Web document revisions:
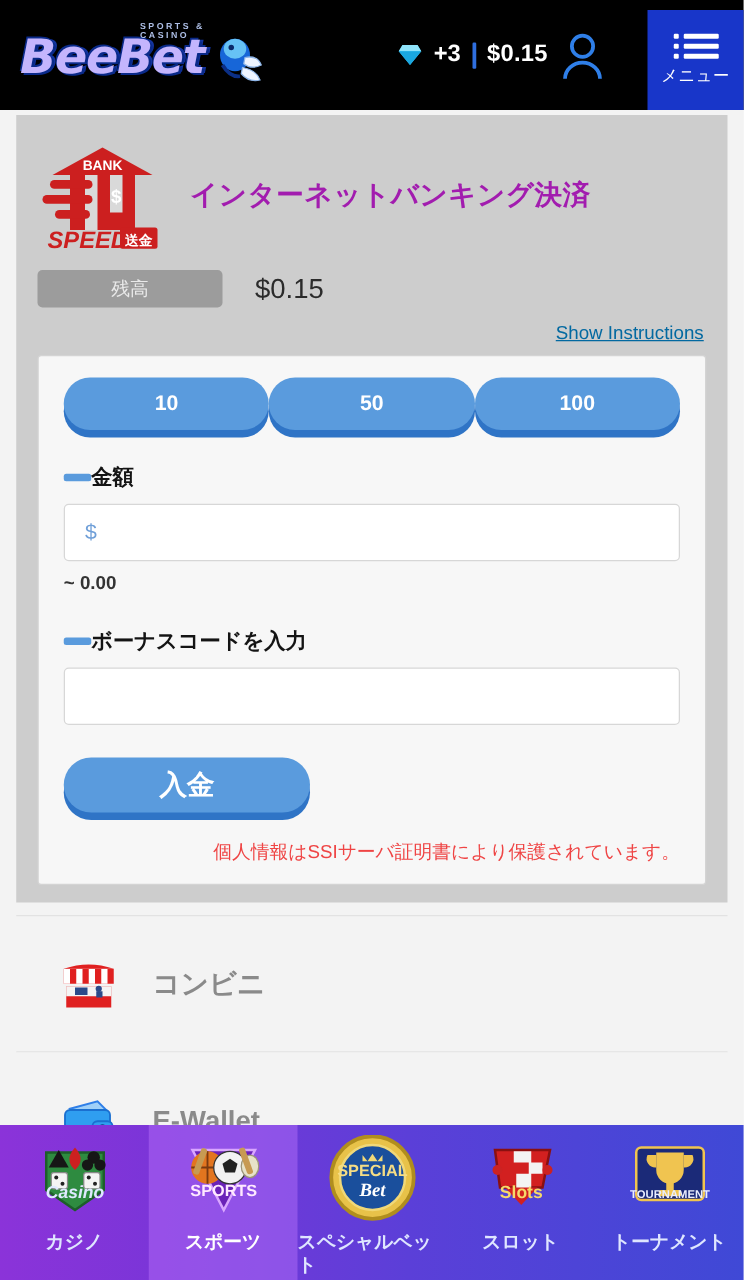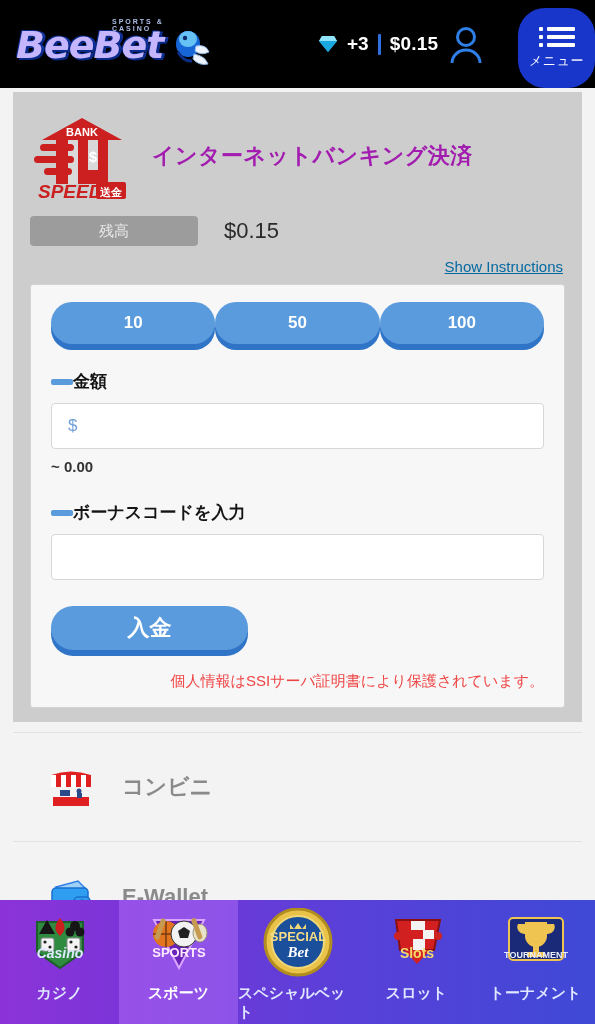--- a/index.html
+++ b/index.html
@@ -42,21 +42,21 @@
   }
   .diamond { width: 20px; height: 18px; display: block; }
   .plus3 { color: #ffffff; font-size: 19px; font-weight: bold; }
   .vbar { width: 3px; height: 21px; background: #2f6fe0; border-radius: 1px; }
   .money { color: #ffffff; font-size: 19px; font-weight: bold; letter-spacing: .2px; }
   .user-icon { position: absolute; left: 448px; top: 26px; width: 36px; height: 38px; }
 
   .menu-btn {
     position: absolute; right: 0; top: 8px; width: 77px; height: 80px;
     background: #1836c9; display: flex; flex-direction: column;
-    align-items: center; justify-content: center; gap: 5px; cursor: pointer; border-radius: 27px;
+    align-items: center; justify-content: center; gap: 5px; cursor: pointer;
   }
   .menu-lines { width: 36px; display: flex; flex-direction: column; gap: 4px; }
   .menu-row { display: flex; align-items: center; gap: 4px; }
   .menu-dot { width: 4px; height: 4px; background: #fff; border-radius: 1px; }
   .menu-bar { flex: 1; height: 4px; background: #fff; border-radius: 1px; }
   .menu-label { color: #ffffff; font-size: 13px; letter-spacing: .5px; }
 
   
   .content {
     position: absolute; top: 88px; left: 0; width: 595px; height: 812px;
@@ -65,21 +65,21 @@
   .page-pad { padding: 4px 13px 0 13px; }
 
   
   .pay-card { background: #cdcdcd; padding: 16px 17px 14px 17px; }
   .pay-head { display: flex; align-items: center; gap: 18px; height: 96px; }
   .bank-logo { width: 104px; height: 92px; position: relative; flex: none; }
   .pay-title { color: #a21caf; font-size: 22px; font-weight: bold; letter-spacing: .5px; }
 
   .bal-row { display: flex; align-items: center; gap: 26px; margin-top: 12px; }
   .bal-badge {
-    width: 168px; height: 30px; background: #9c9c9c; border-radius: 4px;
+    width: 148px; height: 30px; background: #9c9c9c; border-radius: 4px;
     color: #e9e9e9; font-size: 15px; display: flex; align-items: center;
     justify-content: center;
   }
   .bal-value { color: #2b2b2b; font-size: 22px; }
 
   .instr-row { display: flex; justify-content: flex-end; margin-top: 12px; padding-right: 2px; }
   .instr-link {
     color: #0369a1; font-size: 15px; text-decoration: underline; cursor: pointer; margin-left: 11px;
   }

JOB:
Each record should be printed exactly as it appears, leaving the pictures out.

REPLY TO THE EXERCISE:
--- a/index.html
+++ b/index.html
@@ -42,21 +42,21 @@
   }
   .diamond { width: 20px; height: 18px; display: block; }
   .plus3 { color: #ffffff; font-size: 19px; font-weight: bold; }
   .vbar { width: 3px; height: 21px; background: #2f6fe0; border-radius: 1px; }
   .money { color: #ffffff; font-size: 19px; font-weight: bold; letter-spacing: .2px; }
   .user-icon { position: absolute; left: 448px; top: 26px; width: 36px; height: 38px; }
 
   .menu-btn {
     position: absolute; right: 0; top: 8px; width: 77px; height: 80px;
     background: #1836c9; display: flex; flex-direction: column;
-    align-items: center; justify-content: center; gap: 5px; cursor: pointer; border-radius: 27px;
+    align-items: center; justify-content: center; gap: 5px; cursor: pointer;
   }
   .menu-lines { width: 36px; display: flex; flex-direction: column; gap: 4px; }
   .menu-row { display: flex; align-items: center; gap: 4px; }
   .menu-dot { width: 4px; height: 4px; background: #fff; border-radius: 1px; }
   .menu-bar { flex: 1; height: 4px; background: #fff; border-radius: 1px; }
   .menu-label { color: #ffffff; font-size: 13px; letter-spacing: .5px; }
 
   
   .content {
     position: absolute; top: 88px; left: 0; width: 595px; height: 812px;
@@ -65,21 +65,21 @@
   .page-pad { padding: 4px 13px 0 13px; }
 
   
   .pay-card { background: #cdcdcd; padding: 16px 17px 14px 17px; }
   .pay-head { display: flex; align-items: center; gap: 18px; height: 96px; }
   .bank-logo { width: 104px; height: 92px; position: relative; flex: none; }
   .pay-title { color: #a21caf; font-size: 22px; font-weight: bold; letter-spacing: .5px; }
 
   .bal-row { display: flex; align-items: center; gap: 26px; margin-top: 12px; }
   .bal-badge {
-    width: 168px; height: 30px; background: #9c9c9c; border-radius: 4px;
+    width: 148px; height: 30px; background: #9c9c9c; border-radius: 4px;
     color: #e9e9e9; font-size: 15px; display: flex; align-items: center;
     justify-content: center;
   }
   .bal-value { color: #2b2b2b; font-size: 22px; }
 
   .instr-row { display: flex; justify-content: flex-end; margin-top: 12px; padding-right: 2px; }
   .instr-link {
     color: #0369a1; font-size: 15px; text-decoration: underline; cursor: pointer; margin-left: 11px;
   }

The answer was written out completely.